Heavy industry is capital intensive and offers less employment opportunity than what could be provided by export-led economy. During the difficult years, unemployment rate was high for city dwellers, not to mention the aggravation caused by tens of thousands of rural job seekers flooding to the cities. To stem the mass flow of people and relieve the employment pressure in the cities, the central government launched a registration system called ‘Family register’ to separate rural residents from urban dwellers. The system has directly and indirectly widened the income gap between the urban and rural population and the social problems associated with the income disparity stills haunts China today.
Before 1978, farming in China was under strict state control. Its operation was based on the model of planned economy. The lack of incentive was to blame for the low productivity at that time. The dire consequence was a large scale famine claiming millions of lives. Reform and opening-up in 1978 reversed the situation. Agricultural reform was initiated by a small group of farmers. Under the reform, farmers were allowed to sell surplus produce to the market after retaining the necessary portion for the tax. This policy was proven to be effective. Agricultural productivity was increased by many folds and the policy was launched all over the country soon after.
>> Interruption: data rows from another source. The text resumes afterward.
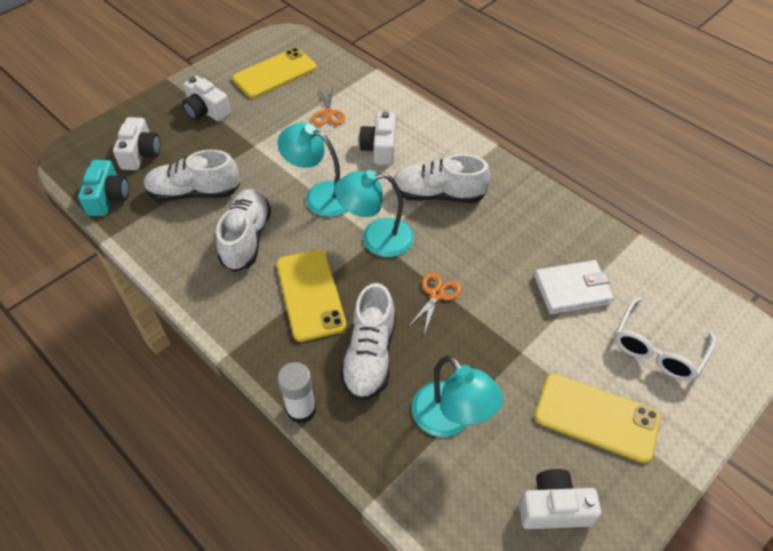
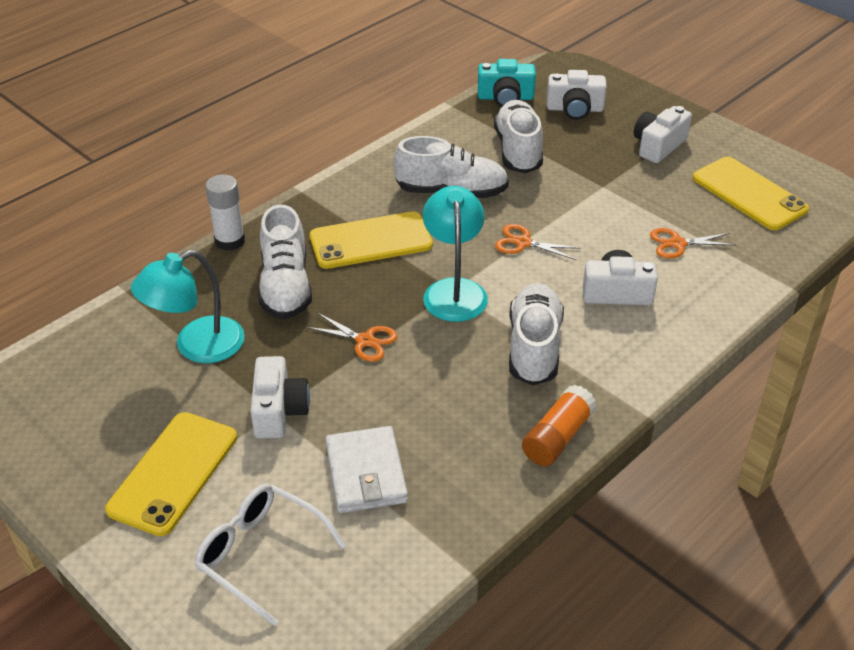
camera: 90 degrees right, 10 degrees down
turquoise lamp [278,122,347,217] -> orange scissors [495,224,581,260]
white shoe [340,283,396,401] -> white shoe turned 105 degrees counterclockwise [258,204,312,319]
white camera [519,469,601,529] -> white camera moved to [250,356,310,439]
none -> orange glue stick [522,385,597,466]

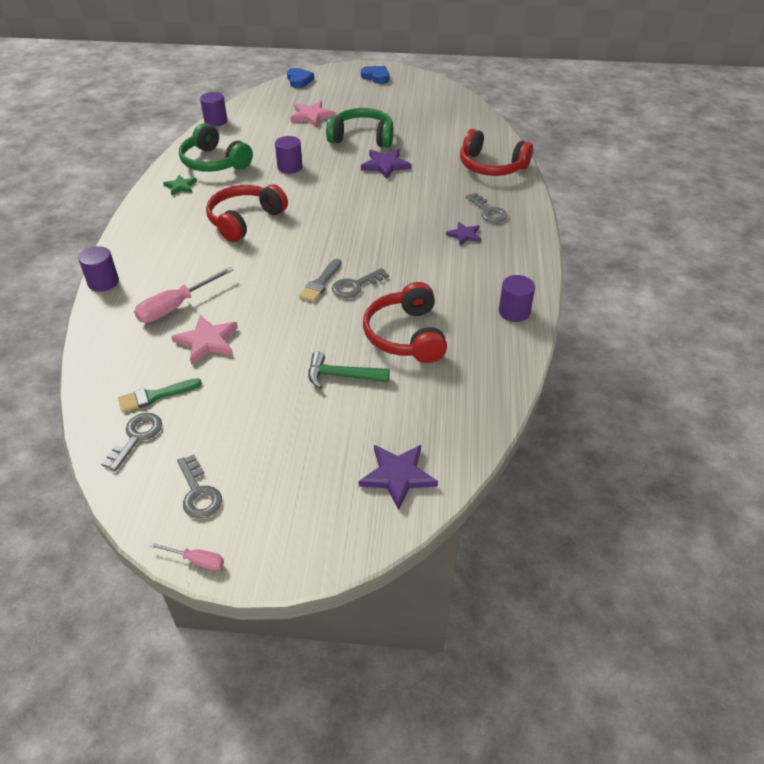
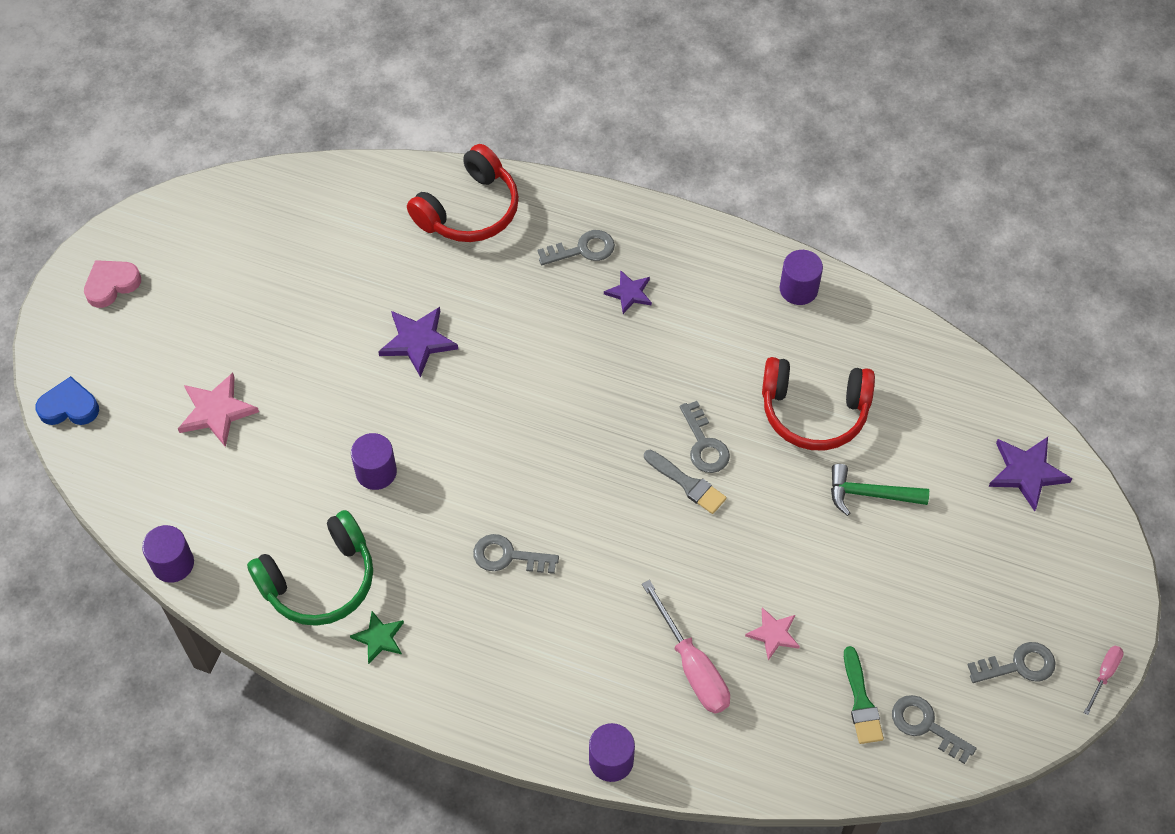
camera: 75 degrees left, 15 degrees up
pink star [171,315,238,365] -> pink star [745,607,800,660], size x0.64
red headphones [206,184,288,242] -> grey key [473,534,559,574]
green hammer [308,352,390,389] -> green hammer turned 75 degrees clockwise [831,464,929,516]
green headphones [326,108,394,148] -> none
blue heart [361,66,389,84] -> pink heart [84,260,141,308]

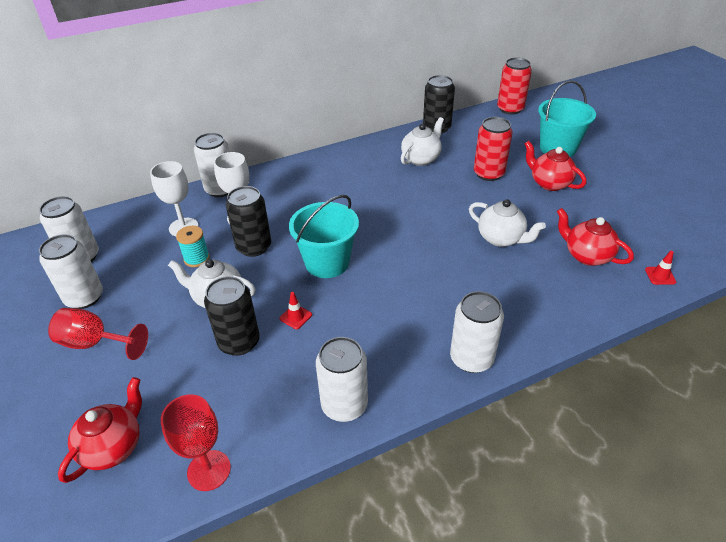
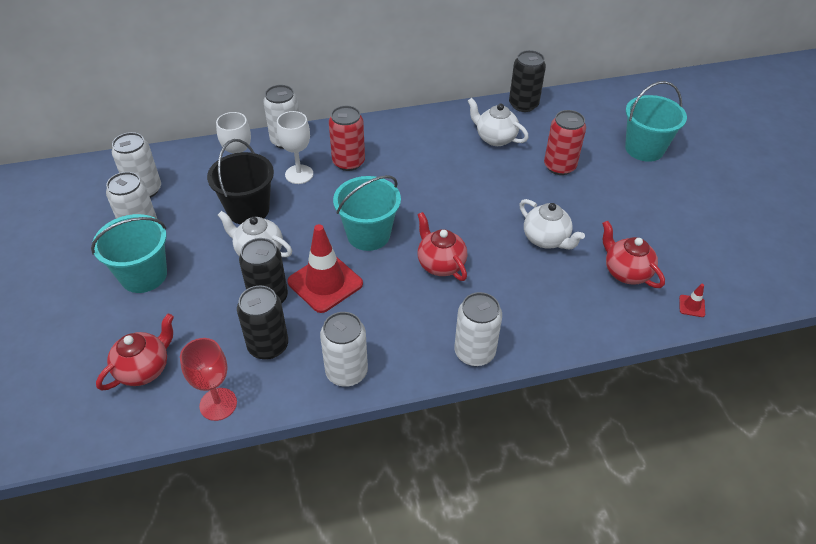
camera: 10 degrees right, 5 degrees up
red goblet [48,308,148,360] -> turquoise bucket [91,214,167,293]
turquoise spool [176,226,210,267] -> black bucket [207,139,274,224]
black can [226,186,271,257] -> black can moved to [237,286,288,360]
red traffic cone [279,292,312,329] -> red traffic cone [287,224,363,313], size x2.44
white teapot [401,117,444,166] -> white teapot turned 105 degrees counterclockwise [468,98,529,146]
red can [497,57,532,115] -> red can moved to [329,106,365,171]
red teapot [525,141,586,191] -> red teapot moved to [417,212,467,281]

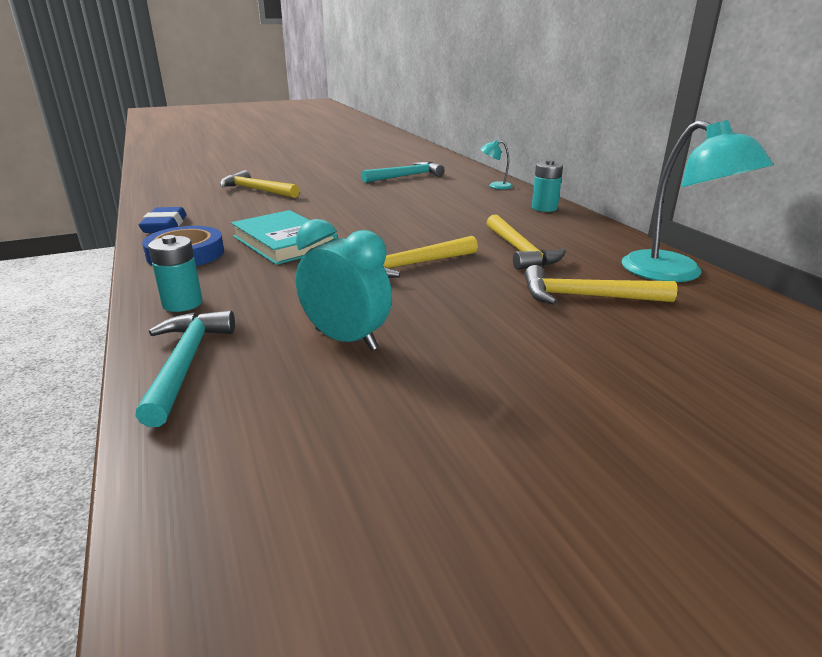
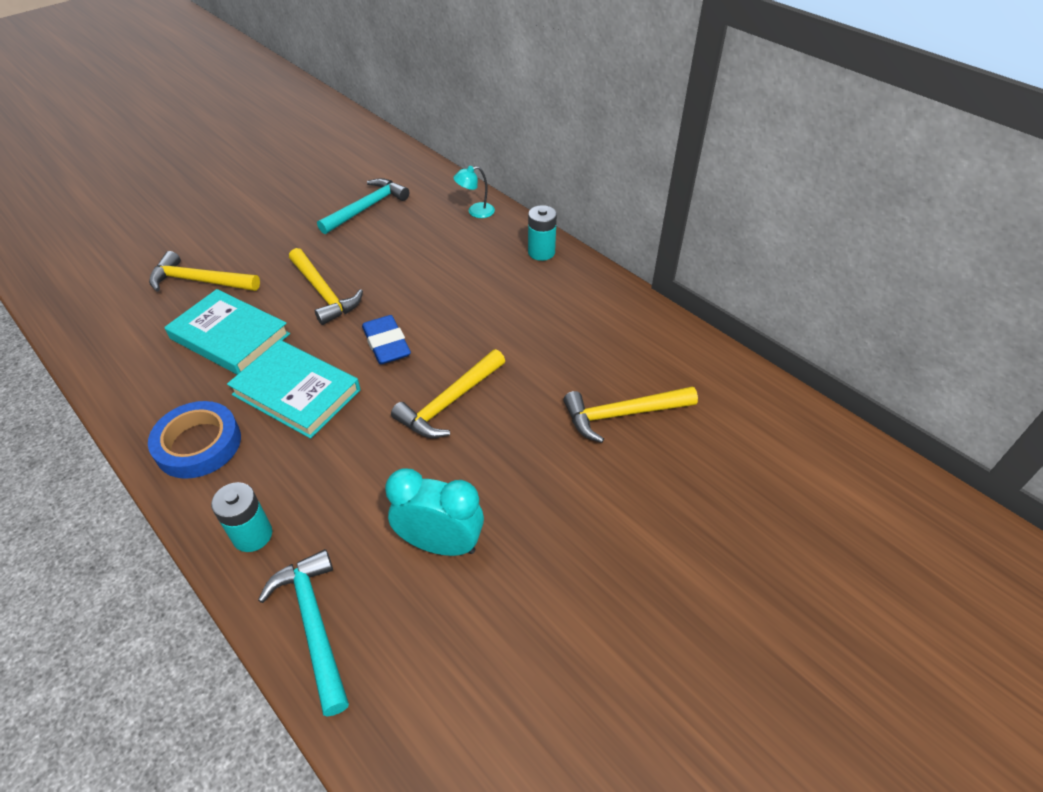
camera: 20 degrees left, 20 degrees up
blue eraser [139,207,187,233] -> blue eraser moved to [362,315,411,364]
yellow hammer [486,214,566,270] -> yellow hammer moved to [289,248,363,325]
turquoise lamp [622,120,773,282] -> none
none -> turquoise book [164,289,290,375]

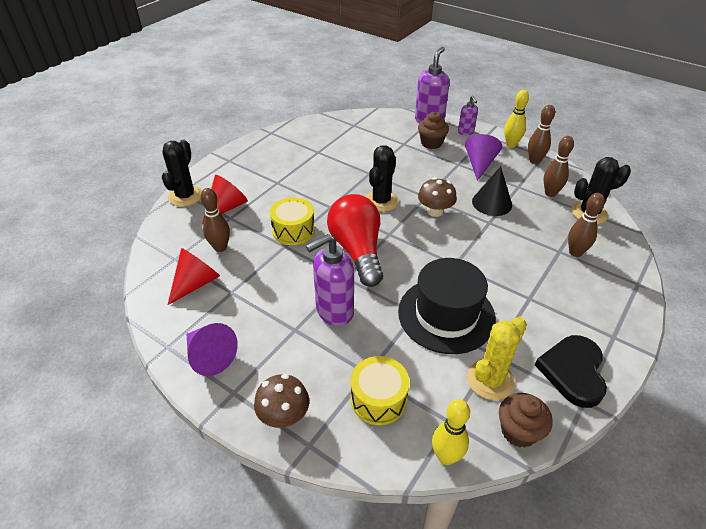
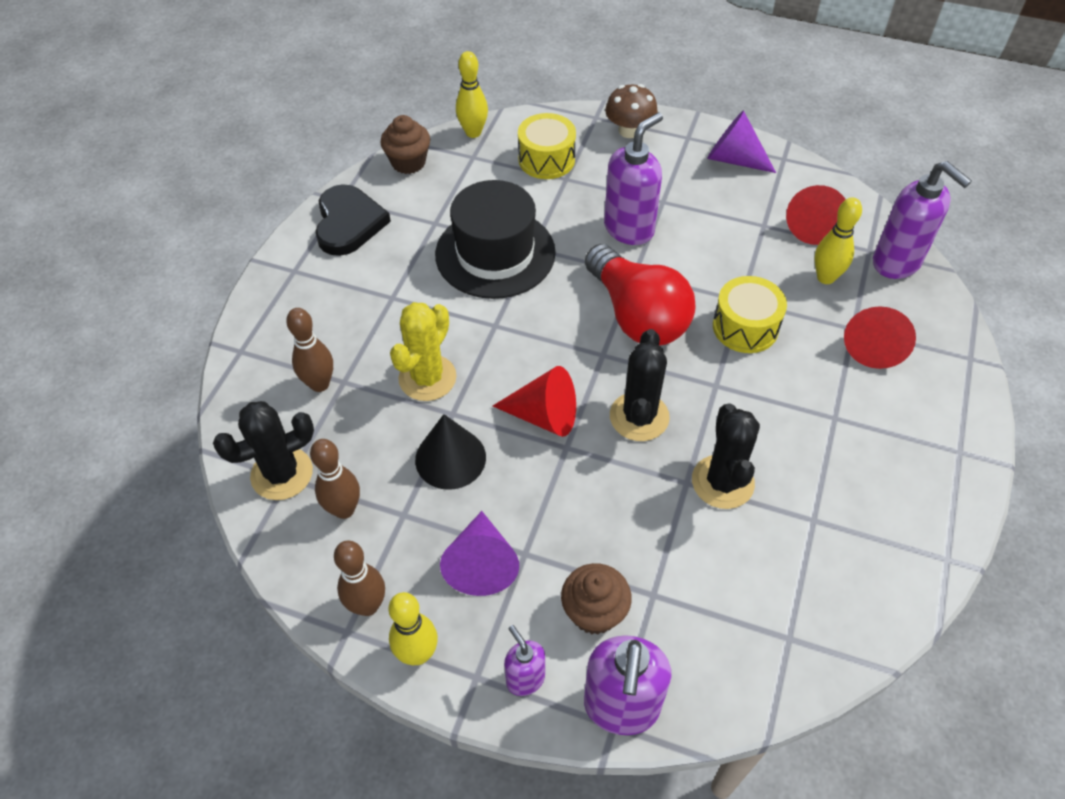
camera: 165 degrees right, 10 degrees up
black cactus [162,140,202,207] -> black cactus moved to [692,403,760,509]
brown bowling pin [200,188,230,252] -> yellow bowling pin [815,197,862,284]
brown mushroom [418,177,457,217] -> red cone [493,366,576,437]
yellow cactus [467,317,527,400] -> yellow cactus moved to [390,302,457,401]
none -> purple soap dispenser [873,161,972,279]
Besides agricultural reform, the Chinese government opened 14 coastal cities to foreign investments in 1984. The central government reversed from the surpassing strategy and restructured economy based on the country’s comparative advantages - low labour and land costs. As a result, the booming of light industry and exports has become the locomotive of China’s economy. The export-led economy has also helped absorb surplus labor in the rural areas. Villagers got high income jobs in the cities and this would subsequently benefit the economy of rural areas as a whole. The strategy was a proven success as it had lifted millions out of poverty and contributed a lot in the accumulation of stunning amount of foreign currency reserve that laid the ground for the economic transformation in the future and helped cushion the impact of economic downturn in the wake of financial tsunami.
Projecting from the present status, exports will still be the major growth engine of China’s economy. The contribution of service sectors and domestic consumption to the GDP is still low when compared with other OECD countries. It is time to channel revenues accumulated from exports to upgrading technology and transforming low efficient industry to technology rich industry. Multiple strategies should be adopted to release the purchasing power of villagers so as to enhance the contribution of domestic consumption to the GDP and make a more balanced economic structure. Injecting resources to refine the social services especially in education and health care, launching infrastructure projects in the rural areas are possible solutions. Implementing policy favoring the establishment of small banks in the villages can help channel capital to aid the development of small to medium businesses, which provide the major employment opportunity and are vital to the development of a vibrant and diverse economic structure.